Most of what I find when I scroll down my Nextdoor page is benign. If some of my neighbors got their dryer vents cleaned, found someone to make them a balloon arch, and scored a cheap prom dress, good for them. But the anxiety economy, especially the white anxiety economy, is not benign. The worst actors in American politics use the same cynical manipulation of fear and suspicion to win elections and justify personal AR-15 arsenals and support repressive policing, and too many of the amoral craphounds who own US companies are more than happy to monetize one of the most destructive forces in contemporary American society.

In its 2023 Q4 earnings statement, Nextdoor Holdings Inc., which is based in San Francisco and trades on the New York Stock Exchange, states, “As a purpose-driven company, Nextdoor leverages innovative technology to cultivate a kinder world where everyone has a neighborhood they can rely on—both online and in the real world.” Child, please.
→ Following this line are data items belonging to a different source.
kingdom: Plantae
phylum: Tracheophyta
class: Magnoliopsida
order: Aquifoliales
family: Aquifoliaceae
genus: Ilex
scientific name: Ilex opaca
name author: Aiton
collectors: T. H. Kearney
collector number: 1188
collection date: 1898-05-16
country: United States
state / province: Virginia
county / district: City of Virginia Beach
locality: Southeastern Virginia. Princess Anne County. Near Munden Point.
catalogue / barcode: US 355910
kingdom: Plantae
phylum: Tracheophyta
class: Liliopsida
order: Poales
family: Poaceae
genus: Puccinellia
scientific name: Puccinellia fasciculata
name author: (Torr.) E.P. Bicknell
According to the same statement, all that cultivation of neighborly kindness produced a loss of $147.8 million in 2023. Nextdoor claims to have signed up one of every three US households, and still can’t seem to make money. Well, they could always ratchet up the fear. Works for cable news.

As always, thank you dear Jogglers for reading. This edition marks 80 letters so far, with more to come and a softbound anthology in the works. Bless your joggly hearts. And Happy May Day.